Unistats is a rich but flawed dataset. It is the only way we ever get to look at individual courses at individual universities. For instance, you can see the proportion of students who achieved UCAS Tariff points between two preset points (the Tariff combines the letters into a single number) for each course. So if you know what BCC is worth (104 points) you can easily figure out what proportion of the students currently on a course achieved around that or less.

I’m saying “course” like this is straightforward data. It isn’t – a course is often an individual course, but it can also (in order to get a sensible number of students to report on) refer to an aggregate of two years, or students in a narrow subject area, or even in quite a broad subject area. I’ve indicated this in the tool tips (mouse over the bars). I’ve also omitted instances where no data is returned (the course or subject is too small) or when the subject area of the data returned is not the same as the declared subject area of the course in question.

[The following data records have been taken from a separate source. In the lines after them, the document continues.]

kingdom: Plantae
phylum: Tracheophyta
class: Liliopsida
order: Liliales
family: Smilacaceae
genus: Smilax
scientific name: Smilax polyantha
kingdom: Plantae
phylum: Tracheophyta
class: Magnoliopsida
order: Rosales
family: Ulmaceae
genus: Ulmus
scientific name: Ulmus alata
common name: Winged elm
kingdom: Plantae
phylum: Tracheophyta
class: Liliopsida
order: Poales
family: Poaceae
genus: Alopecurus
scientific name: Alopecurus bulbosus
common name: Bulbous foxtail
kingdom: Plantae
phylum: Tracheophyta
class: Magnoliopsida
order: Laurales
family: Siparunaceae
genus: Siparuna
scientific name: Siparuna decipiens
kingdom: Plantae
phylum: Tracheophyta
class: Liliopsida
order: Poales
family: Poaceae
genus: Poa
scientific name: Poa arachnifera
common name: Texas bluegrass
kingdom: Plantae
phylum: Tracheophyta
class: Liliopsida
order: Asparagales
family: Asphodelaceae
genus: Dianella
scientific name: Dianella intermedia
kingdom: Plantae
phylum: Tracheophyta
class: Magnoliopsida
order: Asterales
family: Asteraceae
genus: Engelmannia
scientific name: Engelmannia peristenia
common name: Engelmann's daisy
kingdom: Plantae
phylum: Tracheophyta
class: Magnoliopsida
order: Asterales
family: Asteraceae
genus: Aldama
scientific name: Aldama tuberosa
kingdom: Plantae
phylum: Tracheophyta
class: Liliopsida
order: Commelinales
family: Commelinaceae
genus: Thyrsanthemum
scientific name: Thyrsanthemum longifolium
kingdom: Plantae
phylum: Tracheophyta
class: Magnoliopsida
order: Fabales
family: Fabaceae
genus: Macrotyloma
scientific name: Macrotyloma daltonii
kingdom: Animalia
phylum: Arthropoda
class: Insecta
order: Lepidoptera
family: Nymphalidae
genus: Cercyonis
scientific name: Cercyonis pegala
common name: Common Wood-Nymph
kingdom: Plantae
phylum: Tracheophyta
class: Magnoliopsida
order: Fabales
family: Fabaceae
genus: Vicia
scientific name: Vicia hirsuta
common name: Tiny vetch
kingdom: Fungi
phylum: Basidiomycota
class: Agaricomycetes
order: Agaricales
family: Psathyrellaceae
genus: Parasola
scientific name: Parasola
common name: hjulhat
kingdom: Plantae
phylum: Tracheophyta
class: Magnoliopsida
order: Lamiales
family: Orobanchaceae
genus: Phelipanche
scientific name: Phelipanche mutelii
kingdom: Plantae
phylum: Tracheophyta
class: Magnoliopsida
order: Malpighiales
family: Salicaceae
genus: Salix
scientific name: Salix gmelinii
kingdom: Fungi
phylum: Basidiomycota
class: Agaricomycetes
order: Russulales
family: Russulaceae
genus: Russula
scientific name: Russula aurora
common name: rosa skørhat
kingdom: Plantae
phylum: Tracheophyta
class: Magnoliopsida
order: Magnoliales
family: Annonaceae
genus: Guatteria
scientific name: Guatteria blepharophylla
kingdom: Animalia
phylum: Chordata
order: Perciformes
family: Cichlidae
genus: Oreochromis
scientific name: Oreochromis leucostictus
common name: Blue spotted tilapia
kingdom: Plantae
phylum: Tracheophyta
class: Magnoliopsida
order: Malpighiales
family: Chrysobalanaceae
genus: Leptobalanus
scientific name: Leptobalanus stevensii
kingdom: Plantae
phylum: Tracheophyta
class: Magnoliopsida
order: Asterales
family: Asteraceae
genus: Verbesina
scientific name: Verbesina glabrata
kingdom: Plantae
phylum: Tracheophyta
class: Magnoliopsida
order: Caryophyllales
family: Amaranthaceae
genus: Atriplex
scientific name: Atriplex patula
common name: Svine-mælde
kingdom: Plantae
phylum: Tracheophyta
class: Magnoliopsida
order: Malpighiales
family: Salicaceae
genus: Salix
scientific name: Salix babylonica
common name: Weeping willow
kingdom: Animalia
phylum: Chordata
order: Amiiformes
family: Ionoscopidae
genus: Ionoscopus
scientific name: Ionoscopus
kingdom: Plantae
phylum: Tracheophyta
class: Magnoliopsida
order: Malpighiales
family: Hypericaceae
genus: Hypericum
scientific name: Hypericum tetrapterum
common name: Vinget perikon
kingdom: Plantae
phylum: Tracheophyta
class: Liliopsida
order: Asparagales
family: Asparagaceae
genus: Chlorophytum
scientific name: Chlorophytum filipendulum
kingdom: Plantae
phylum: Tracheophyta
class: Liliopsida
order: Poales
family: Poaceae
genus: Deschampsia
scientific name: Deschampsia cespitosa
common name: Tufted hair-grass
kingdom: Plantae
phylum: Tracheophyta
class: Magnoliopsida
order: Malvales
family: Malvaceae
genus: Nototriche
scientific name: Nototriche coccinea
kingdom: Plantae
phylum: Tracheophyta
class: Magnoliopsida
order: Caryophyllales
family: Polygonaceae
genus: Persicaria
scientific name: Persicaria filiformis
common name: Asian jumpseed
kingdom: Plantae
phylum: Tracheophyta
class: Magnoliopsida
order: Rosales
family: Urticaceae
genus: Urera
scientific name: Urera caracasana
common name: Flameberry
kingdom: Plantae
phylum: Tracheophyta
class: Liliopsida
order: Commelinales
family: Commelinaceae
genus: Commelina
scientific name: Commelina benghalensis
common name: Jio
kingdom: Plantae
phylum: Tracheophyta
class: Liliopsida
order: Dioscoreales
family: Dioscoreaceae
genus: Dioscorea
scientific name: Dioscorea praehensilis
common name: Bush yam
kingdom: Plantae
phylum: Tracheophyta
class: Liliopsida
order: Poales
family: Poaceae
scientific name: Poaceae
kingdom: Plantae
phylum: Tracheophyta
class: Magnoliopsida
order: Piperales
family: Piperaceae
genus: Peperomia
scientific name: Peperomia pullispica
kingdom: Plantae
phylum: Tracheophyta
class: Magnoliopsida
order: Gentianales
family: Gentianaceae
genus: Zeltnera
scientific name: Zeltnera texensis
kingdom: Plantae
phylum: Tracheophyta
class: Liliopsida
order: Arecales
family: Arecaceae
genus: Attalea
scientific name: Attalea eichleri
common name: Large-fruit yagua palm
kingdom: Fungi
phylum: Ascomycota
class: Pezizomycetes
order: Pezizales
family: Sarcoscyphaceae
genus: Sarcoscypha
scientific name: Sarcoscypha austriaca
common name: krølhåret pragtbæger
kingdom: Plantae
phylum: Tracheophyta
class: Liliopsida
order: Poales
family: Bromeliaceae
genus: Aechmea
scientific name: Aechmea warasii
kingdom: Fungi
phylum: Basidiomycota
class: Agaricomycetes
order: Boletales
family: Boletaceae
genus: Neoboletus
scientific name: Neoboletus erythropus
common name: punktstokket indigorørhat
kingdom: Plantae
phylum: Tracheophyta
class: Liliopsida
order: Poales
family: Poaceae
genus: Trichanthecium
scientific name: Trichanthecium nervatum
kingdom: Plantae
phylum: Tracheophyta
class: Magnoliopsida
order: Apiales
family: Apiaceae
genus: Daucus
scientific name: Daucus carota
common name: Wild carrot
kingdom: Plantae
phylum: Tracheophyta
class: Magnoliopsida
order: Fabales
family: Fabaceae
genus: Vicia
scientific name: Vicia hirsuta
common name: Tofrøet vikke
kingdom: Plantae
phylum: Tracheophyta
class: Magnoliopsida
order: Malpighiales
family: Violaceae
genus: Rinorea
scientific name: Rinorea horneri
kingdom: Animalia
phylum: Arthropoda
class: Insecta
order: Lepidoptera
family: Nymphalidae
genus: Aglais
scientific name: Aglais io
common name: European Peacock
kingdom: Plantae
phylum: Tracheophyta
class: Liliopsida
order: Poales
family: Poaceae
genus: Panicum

And “around” however many tariff points? Unistats data put student tariff points into one of 15 buckets – the visualisation grabs the bucket your score is in and all those below. So BCC (104 points) gives you the bucket between 96 points and 112 points, and all those below. It’s not perfect, but it is a good enough resolution to make my point.

And the data we do get is often rounded. So proportions don’t always add up to 100 per cent.

Not quite the Hunger Games

If this dive into the obscure corners of higher education data has taught us one thing, it should be that admissions is messier and more human than the mechanistic interpretation that seems to be the cultural norm. Courses that have people on with lower tariff points than expected are not “poor quality”, they are offering the kinds of opportunities that higher education should be offering.

Those three or four letters might feel like a lot on results day, but in the long run enthusiasm, hard work, and hope matter far more at university.

One response to “University admission is more than just A levels

  1. My son’s case is quite the opposite. His A Level results outperformed the predicted grades used for his UCAS applications. He has obtained A*,A,A in his A level recently and is settling for a Foundation course, not because he doesn’t make the grades for straight entry into an Engineering degree programme but because his predicted grades was lower!